I know that the Clock sequence is also more difficult to enter now. You have to first press Select, wait for the Mini Guide to be displayed, and then enter the S-P-S-9-S code.

Is it possible that you can enter the S-P-S-P-S code in the same way? I have not used this code so I'm not sure.


----------



## moyekj (Jan 24, 2006)

leiff said:


> I'm getting my mini Friday. Enabling quick hide of progress banner is also very important to me. I don't understand your method though. Are you suggesting I could accomplish the same thing with my harmony remote? Otherwise please explain how you did it, thanks so much!


 kmttg has a virtual remote with a SPSPS macro - that is what I am referring to. Entering with a regular remote such as Peanut or Harmony doesn't seem to work with the Mini.


----------



## moyekj (Jan 24, 2006)

djwilso said:


> I know that the Clock sequence is also more difficult to enter now. You have to first press Select, wait for the Mini Guide to be displayed, and then enter the S-P-S-9-S code.
> 
> Is it possible that you can enter the S-P-S-P-S code in the same way? I have not used this code so I'm not sure.


 If you play an existing recording (rather than watch live TV) the 1st select does not bring up the Mini Guide, so extra select is not needed. While any other SPS code can be entered that way, the SPSPS backdoor is a special case that required showcase video as I explained in my 1st post, so no that doesn't work on the Mini.


----------



## MHunter1 (Oct 11, 2007)

moyekj said:


> since the introduction of "Pause Ads" it has been made increasingly more difficult to enter this code


Try entering the code while the channel banner is displayed.

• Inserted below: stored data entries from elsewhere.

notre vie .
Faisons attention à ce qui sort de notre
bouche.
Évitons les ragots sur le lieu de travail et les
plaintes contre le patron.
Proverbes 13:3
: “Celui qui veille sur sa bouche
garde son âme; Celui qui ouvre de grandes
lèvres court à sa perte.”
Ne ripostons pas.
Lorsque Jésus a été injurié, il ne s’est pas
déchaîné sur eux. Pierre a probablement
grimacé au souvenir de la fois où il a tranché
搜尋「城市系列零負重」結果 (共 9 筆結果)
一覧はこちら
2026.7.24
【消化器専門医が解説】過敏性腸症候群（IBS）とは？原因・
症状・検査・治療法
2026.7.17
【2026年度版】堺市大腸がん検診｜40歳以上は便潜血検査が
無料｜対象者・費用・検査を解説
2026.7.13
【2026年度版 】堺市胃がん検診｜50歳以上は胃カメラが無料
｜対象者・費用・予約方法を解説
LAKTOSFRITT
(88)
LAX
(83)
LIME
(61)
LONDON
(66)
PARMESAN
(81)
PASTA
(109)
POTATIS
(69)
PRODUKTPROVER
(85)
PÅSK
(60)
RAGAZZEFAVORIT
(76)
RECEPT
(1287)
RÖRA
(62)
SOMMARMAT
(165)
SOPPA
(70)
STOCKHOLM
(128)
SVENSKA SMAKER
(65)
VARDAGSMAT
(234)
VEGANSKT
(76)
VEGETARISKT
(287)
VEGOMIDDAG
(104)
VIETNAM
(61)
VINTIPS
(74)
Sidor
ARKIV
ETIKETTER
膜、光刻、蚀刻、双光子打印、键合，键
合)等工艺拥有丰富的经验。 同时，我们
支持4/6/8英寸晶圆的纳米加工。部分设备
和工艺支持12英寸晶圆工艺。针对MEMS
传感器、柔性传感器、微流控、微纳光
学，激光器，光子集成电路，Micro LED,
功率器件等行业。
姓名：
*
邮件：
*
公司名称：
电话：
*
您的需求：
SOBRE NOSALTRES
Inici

While watching Live TV or any recording, press Right to show the Channel Banner and press Select-Play-Select-Pause-Select before the banner disappears in about 4 seconds.

I don't have a Mini so let me know if this sequence works with the Mini's UI.

http://www.tivocommunity.com/tivo-vb/showthread.php?t=474994


----------



## moyekj (Jan 24, 2006)

MHunter1, as I mentioned above if you watch an existing recording the Mini guide doesn't display, so you can enter SPS codes the normal way without any tricks. (You only need extra tricks if doing it over live TV). But SPSPS is a SPECIAL code that requires showcase video to work on a Premiere unit. Mini doesn't have showcase videos so hence the reason for starting this thread.


----------